Jan Weiler hat seine Meisterschaft, Geschichten von Außenseitern und ihren meist schwierigen Schicksalen humorvoll zu erzählen, viele Male bewiesen.

Neu ist, dass er die Geschichte vom Markisenmann aus weiblicher Perspektive, von der Hauptfigur erzählen lässt. Darauf angesprochen, antwortet er amüsiert: „Handelt es sich dabei also um einen Akt kultureller Aneignung, ist es übergriffig, wenn ein Mann eine Geschichte aus einer weiblichen Perspektive schildert? Ich finde, das ist es nicht. Es ist einfach eine künstlerische Notwendigkeit.“

„Der Markisenmann“ ist auch eine Zeitreise in die jüngere Vergangenheit, die vor Augen führt, dass wir vor Einführung des Smartphones in einer völlig anderen Welt gelebt haben – so wie der Markisenmann, der dabei auf seine modern ausgestattete Tochter trifft, die auch mit dem Navi vertraut ist.

Und er erzählt ganz unaufdringlich von den existentiellen Themen Schuld, Sühne und Vergebung. Vor allem aber ist es eine ebenso feinfühlig wie humorvoll erzählte Geschichte einer besonderen Vater-Tochter-Beziehung.
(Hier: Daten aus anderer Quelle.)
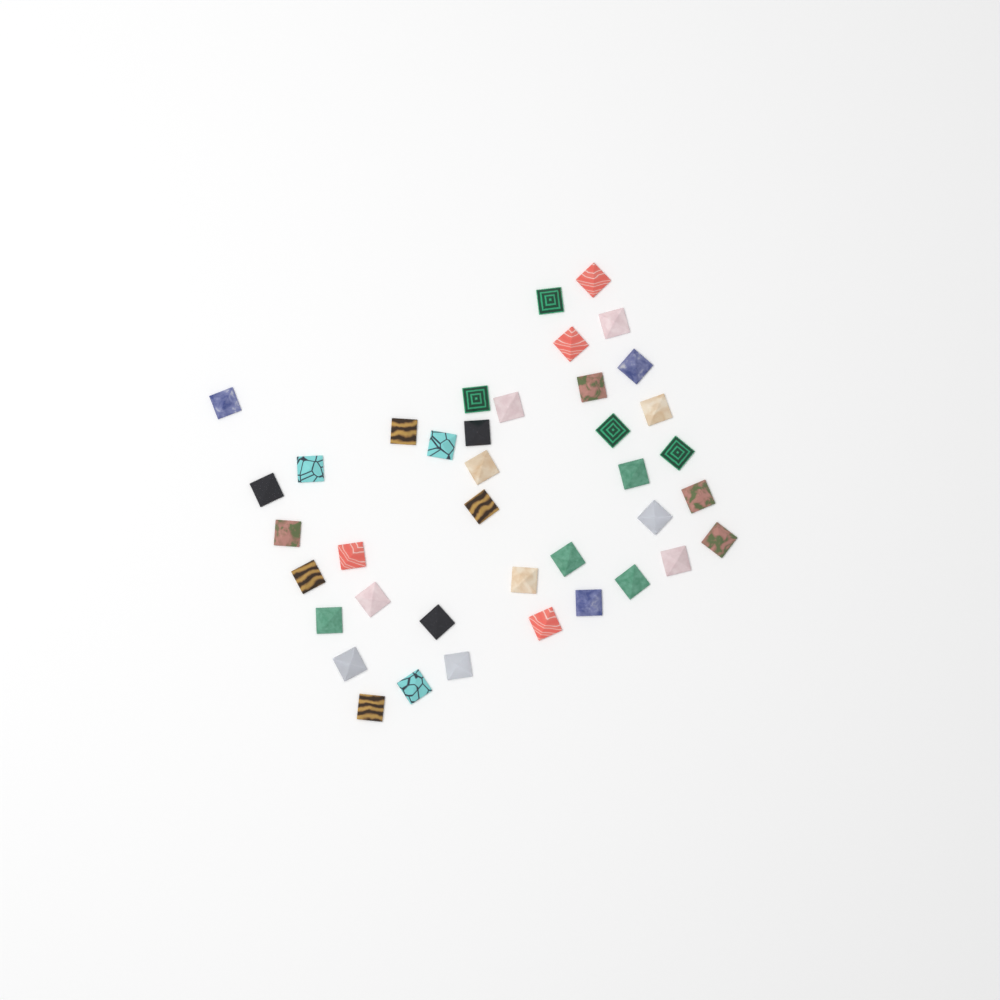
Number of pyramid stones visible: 39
Und es ist eine deutsch-deutsche Geschichte, denn Duisburg, weit da draußen im Westen, ist die Endstation einer Reise aus den historischen Tiefen der DDR.

Das Buch ist äußerst liebevoll und schön gestaltet, der strukturierte Einband Markisenstoff nachempfunden („Muster Mumbai“) das mehrfarbige Vorsatzpapier („Muster Kopenhagen“) mit Klappen versehen – und so öffnet sich schon beim Aufschlagen der Vorhang zu einem besonderen Roadmovie.

Jan Weiler, Der Markisenmann. Roman. Heyne Verlag, 336 Seiten, 22,00 €.